We have implemented an optimizer based on the Volcano framework, and extended it to implement the multi query optimization algorithms, along with the above-mentioned extensions, in a seamless fashion; we believe the engineering aspect of our work is also one of our contributions. We present a performance study comparing the heuristics, using a workload consisting of queries based on the TPC-D benchmark. Our study shows that multi-query optimization can provide significant benefits over traditional optimization, at a very acceptable overhead.

 

This work was published in the ACM SIGMOD Conference held at Dallas, TX (USA) in May 2000. Extensions to this work were presented in the ACM Symposium on PODS held in Santa Barbara, CA (USA) in May 2001.

 

Query Result Caching

In data warehouse and data mart systems, queries often take a long time to execute due to their complex nature. Query response times can be greatly improved by caching final/intermediate results of previous queries, and using them to answer later queries. This is termed query result caching.

 

Query result caching is closely related to the multi-query optimization problem. The difference arises primarily from the fact that instead of a pre-defined batch of queries, there exists a continuous workload of queries. Therefore, instead of taking a one-time decision on picking the subexpressions to materialize as in multi-query optimization, the decision on what to keep in the cache needs to be revisited continuously. This work shows how to adapt the multi-query framework in this context, while keeping the overheads acceptable.

 

We have developed a query result caching system called Exchequer, based on our multi-query optimization framework. Using an optimizer framework for cache management in Exchequer results in its ability to do cache-aware optimization as well as optimization-aware cache management. In existing work, such a close coupling is absent. Furthermore, existing approaches are either restricted to cube queries, or to caching just the final query results. Our work is extensible and in fact presents a data-model independent framework and algorithm.

 

This work is in progress.

 

Garbage Collection

As a part of our work on garbage collection in object oriented databases, we have developed the Transactional Cyclic Reference Counting algorithm, a transaction-aware variant of a cyclic reference counting algorithm proposed for functional programming languages. The algorithm keeps track of auxiliary reference count information to detect and collect cyclic garbage. It works correctly in the presence of concurrently running transactions, and system failures.
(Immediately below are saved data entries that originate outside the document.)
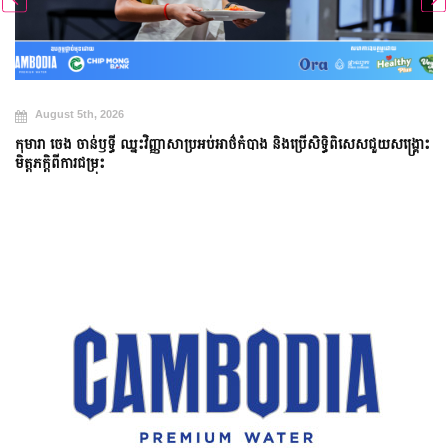
August 5th, 2026
កុមារា ចេង ចាន់ឫទ្ធី ឈ្នះវិញ្ញាសាប្រអប់អាថ៌កំបាង និងប្រើសិទ្ធិពិសេសជួយសង្គ្រោះ
មិត្តភក្តិពីការជម្រុះ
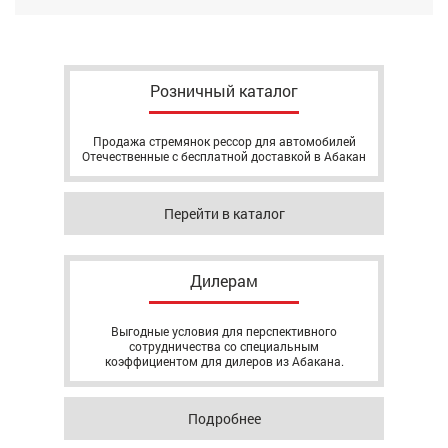
Розничный каталог
Продажа стремянок рессор для автомобилей
Отечественные с бесплатной доставкой в Абакан
Перейти в каталог
Дилерам
Выгодные условия для перспективного
сотрудничества со специальным
коэффициентом для дилеров из Абакана.
Подробнее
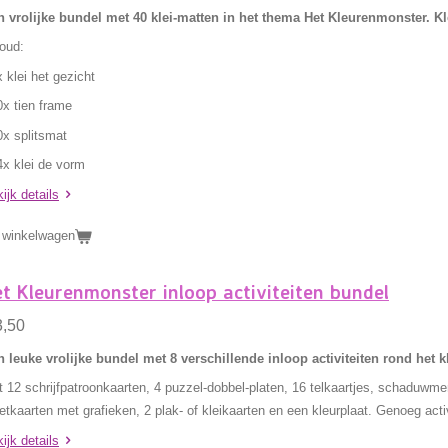
 vrolijke bundel met 40 klei-matten in het thema Het Kleurenmonster. Kl
oud:
x klei het gezicht
0x tien frame
0x splitsmat
4x klei de vorm
ijk details
 winkelwagen
t Kleurenmonster inloop activiteiten bundel
3,50
 leuke vrolijke bundel met 8 verschillende inloop activiteiten rond het 
 12 schrijfpatroonkaarten, 4 puzzel-dobbel-platen, 16 telkaartjes, schaduwme
tkaarten met grafieken, 2 plak- of kleikaarten en een kleurplaat. Genoeg activ
ijk details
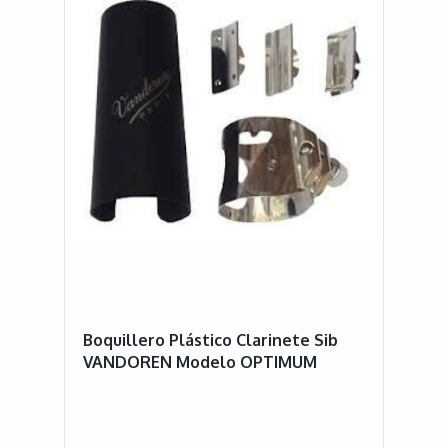
Boquillero Plástico Clarinete Sib
VANDOREN Modelo OPTIMUM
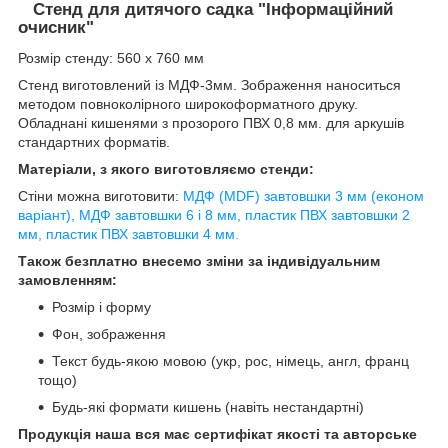
Стенд для дитячого садка "Інформаційний
очисник"
Розмір стенду: 560 х 760 мм
Стенд виготовлений із МДФ-3мм. Зображення наноситься
методом повноколірного широкоформатного друку.
Обладнані кишенями з прозорого ПВХ 0,8 мм. для аркушів
стандартних форматів.
Матеріали, з якого виготовляємо стенди:
Стіни можна виготовити:
МДФ (MDF) завтовшки 3 мм (економ
варіант), МДФ завтовшки 6 і 8 мм, пластик ПВХ завтовшки 2
мм, пластик ПВХ завтовшки 4 мм.
Також безплатно внесемо зміни за індивідуальним
замовленням:
Розмір і форму
Фон, зображення
Текст будь-якою мовою (укр, рос, німець, англ, франц
тощо)
Будь-які формати кишень (навіть нестандартні)
Продукція наша вся має сертифікат якості та авторське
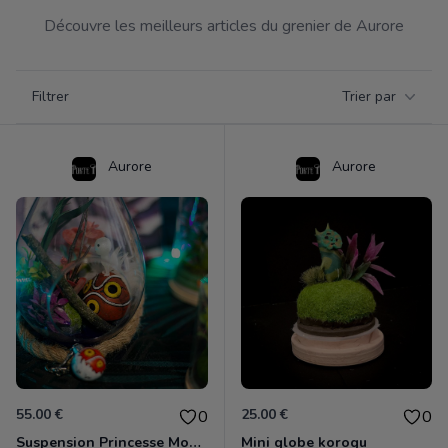
Découvre les meilleurs articles du grenier de Aurore
Filtrer par catégorie
Filtrer
Trier par
Products
Aurore
Aurore
55.00 €
25.00 €
0
0
Suspension Princesse Mononoké
Mini globe korogu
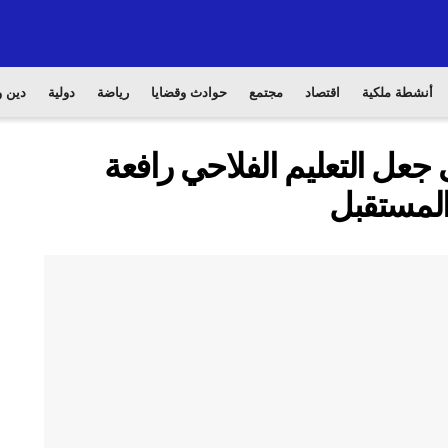
أنشطة ملكية
اقتصاد
مجتمع
حوادث وقضايا
رياضة
دولية
دين و
جعل التعليم الفلاحي رافعة
المستقبل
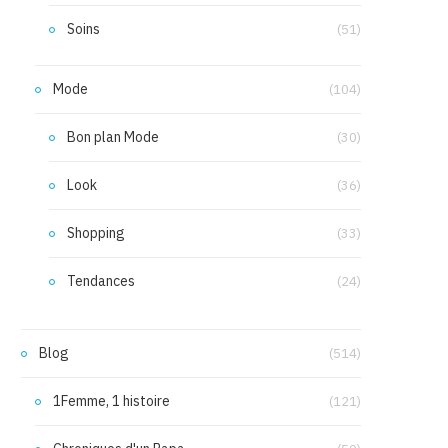
Soins
(51)
Mode
(104)
Bon plan Mode
(30)
Look
(36)
Shopping
(33)
Tendances
(24)
Blog
(514)
1Femme, 1 histoire
(121)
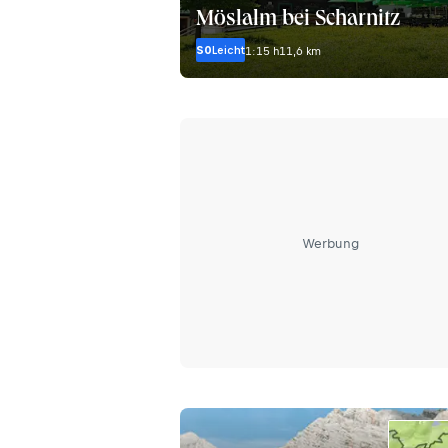
Möslalm bei Scharnitz
S0
Leicht
1:15 h
11,6 km
Werbung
It does not obtain any long term locks, thereby minimizing interference with transaction processing. It uses recovery subsystem logs to detect pointer updates; thus, existing OODB code need not be rewritten to make pointer updates explicit. Finally, it exploits schema information, if available, to reduce costs.

 

We have integrated the algorithm with the Brahma storage manager. We have also implemented the Partitioned Mark-and-Sweep algorithm proposed by Amsaleg et al. [VLDB95]. We performed a comparative study based on the above implementations; the study clearly illustrates the benefits of our algorithm.

 

We have also provided a formal proof of correctness. We show that the algorithm is safe: it does not collect live objects; complete: it eventually collects all garbage objects; and bounded: it does a bounded amount of work in absence of concurrent update transactions.

 

Further, we have extended the algorithm for client-server environments. Units of data shipping (like page or object) or whether or not data is cached at the client do not affect our techniques. We have proved the correctness of the algorithm in the client-server setting also.

 

This work was published in the 23rd International Conference on Very Large Data Bases (VLDB) held at Athens, Greece in September 1997. It was selected as among the best five papers submitted to the conference and an extended and improved version appears as an invited paper in a special issue of the VLDB Journal on the conference (Vol. 7, No. 3, August 1998).